I would gladly make you a visit at once if I could, but I should feel great pleasure to see you here. I shall do with great pleasure what I can to make the visit agreeable to you. I have heard with concern of the feeble health of your venerable father. I cannot tell you with what deep interest and great respect I think of him. He has been the consistent friend of constitutional liberty through evil report as well as good report. Amidst perfidy and violence, folly and bigotry and intolerance, he has presented a rare and happy example, which I admire, of an enlightened and cultivated mind supporting the great principles of the British Constitution with discriminating zeal, constancy of purpose, and moderation of temper. I beg that you will do me the favour when you write to him to present my most affectionate and respectful regards.

I perceive that Mr. Secretary Harrison alludes to the possibility of my returning to Canada. I cannot fail to feel, as long as I live, a deep interest in that country, and the most ardent wishes for its prosperity. But I have formed no plans for a change of residence. A constant attention to my business, which is necessary for the support of my family, has left me no time to form plans.

With a gratified sense of your kindness and with great regard and affection, your friend,

Marshall S. Bidwell.

To this letter from Mr. Bidwell, Hon. Robert Baldwin replied on the 12th August, as follows:—

I have, believe me, great pleasure in acknowledging the receipt of your letter, as well on account of its relieving me, to a certain extent at least, from apprehensions that Mrs. Bidwell's health was the cause of your silence.

I cannot, however, conceal my disappointment at the last paragraph of your letter, in which, though you do not altogether shut out the hope of our having you again amongst us.... The obligations in regard to Mrs. Bidwell's health which you wrote (as precluding such consideration for the present) are, however, too sacred for even friendship to venture upon more than a repetition of those assurances, which my former letter contained, of the feelings of affection entertained towards you in this country, and the satisfaction which your return would afford. I, however, find it impossible to do otherwise than indulge in the pleasing anticipation of again seeing you amongst us, not as a mere visitor, but as once more a Canadian, in fact as well as in feeling.

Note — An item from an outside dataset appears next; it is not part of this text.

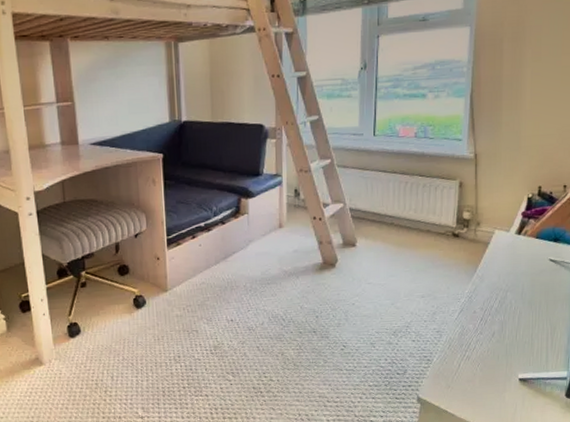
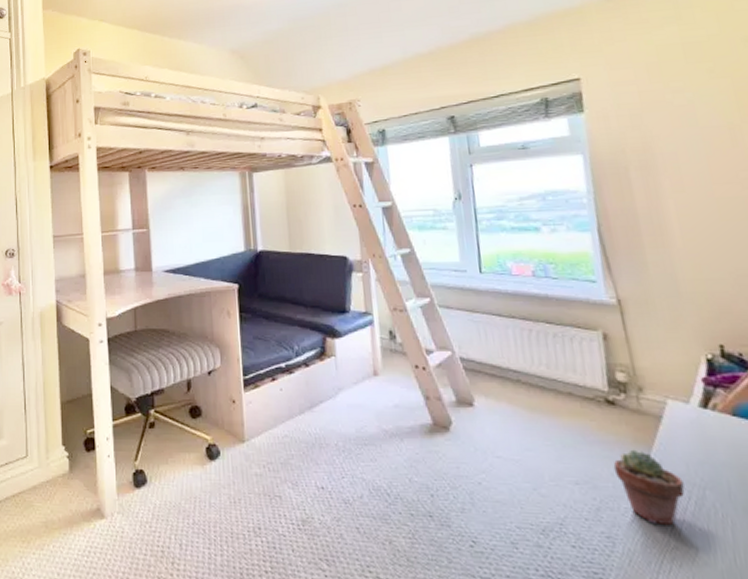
potted succulent: none [450,268,494,320] -> present [613,449,685,526]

We have not, and certainly for the generation to which we belong, shall not, have any subjects of equal importance, in a pecuniary point of view, to those which seek the aid, and reward the exertion, of your professional talents where you are. It seems, therefore, to partake somewhat of selfishness to wish to withdraw you from an arena worthy of your great talents, to appropriate those talents to a sphere so much more limited. Be that as it may, I will indulge the hope, so long as you do not forbid it. In the meantime, could you not take a leave of absence for a few weeks during the coming Autumn Assizes, and amuse yourself with holding some briefs on some of them here? We have now five Circuits—the Eastern, Midland, Home, Niagara, and Western. Mr. Justice Jones takes the Eastern, Mr. Justice McLean the Midland, the Chief Justice the Niagara, and Mr. Justice Hagerman the Western. Nothing would give me more pleasure than to see you thus renew your relations with our bar; even if you should not do so with a view to a final return to it. Let me know soon, in a post or two, if possible, as well as the circuit you mean to go on.... Now as I have gone on with this scheme, I find myself grow warm on it, so do not throw cold water upon it by a negative.

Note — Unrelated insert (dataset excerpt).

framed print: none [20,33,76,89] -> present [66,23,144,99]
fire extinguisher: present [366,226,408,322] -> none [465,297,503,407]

If I could do so with any propriety, I would avail myself of your kind invitation to visit you at New York for the purpose, not only of seeing you, but of urging this my suit in person. But I assure you it is out of my power to do so. Parliament is called for 2nd September, and I shall not have a moment's leisure from this time till the Session is over. You must recollect that, as a Parliament man, I am comparatively but a young hand, and I have to try and make up for want of experience by hard work; though I find it by no means a sufficient substitute.

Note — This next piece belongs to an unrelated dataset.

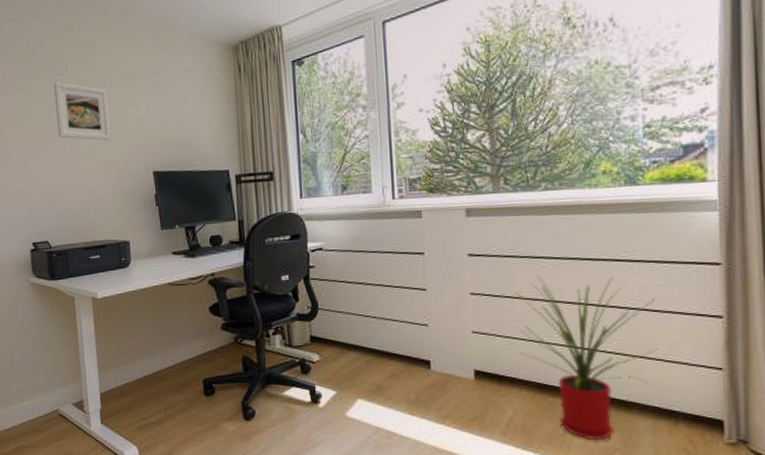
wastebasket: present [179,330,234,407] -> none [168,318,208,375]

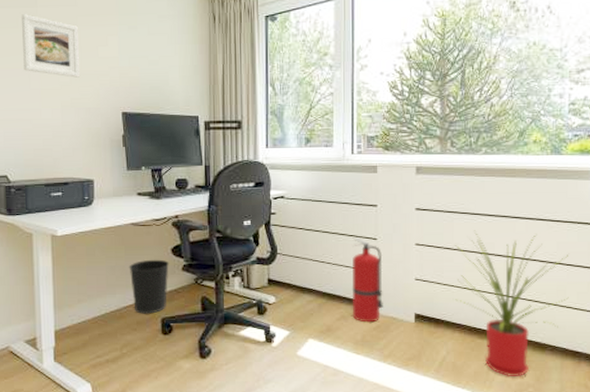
wastebasket: none [168,318,208,375] -> present [129,259,169,314]
fire extinguisher: none [399,289,438,381] -> present [352,237,383,323]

I complied in substance with your request to make your acknowledgements to His Excellency for the answer, which by his direction, Mr. Secretary Harrison returned to my letter; but lest I should do so less appropriately than I ought, I took the liberty of letting you speak for yourself, by showing His Excellency your letter.

Your opinions of the Governor-General and of Sir Robert Peel entirely agree with my own. But I regret to say that some of our friends, and of our firm friends too, seem to me to forget what has been accomplished because everything is not done at once, or, because some things are done not exactly as they would have them. This impatience is much to be regretted. If I were one whom it was necessary to keep up to the mark, as it may be called, it might be excusable, but they do not even profess to think that to be the case as respects the points in question. Their display of dissatisfaction, therefore, has only the effect of lessening the weight of the party in Upper Canada in the eyes of both the Head of the government here and the Imperial authorities at home. But I did not mean to make this a letter of complaint; but the fact is, I am just now smarting under an ebullition of violence on the part of our friends in Toronto, on the subject of Mr. Stanton's appointment to the Collectorship there, which almost involuntarily led me into these remarks. You will, I hope, excuse me.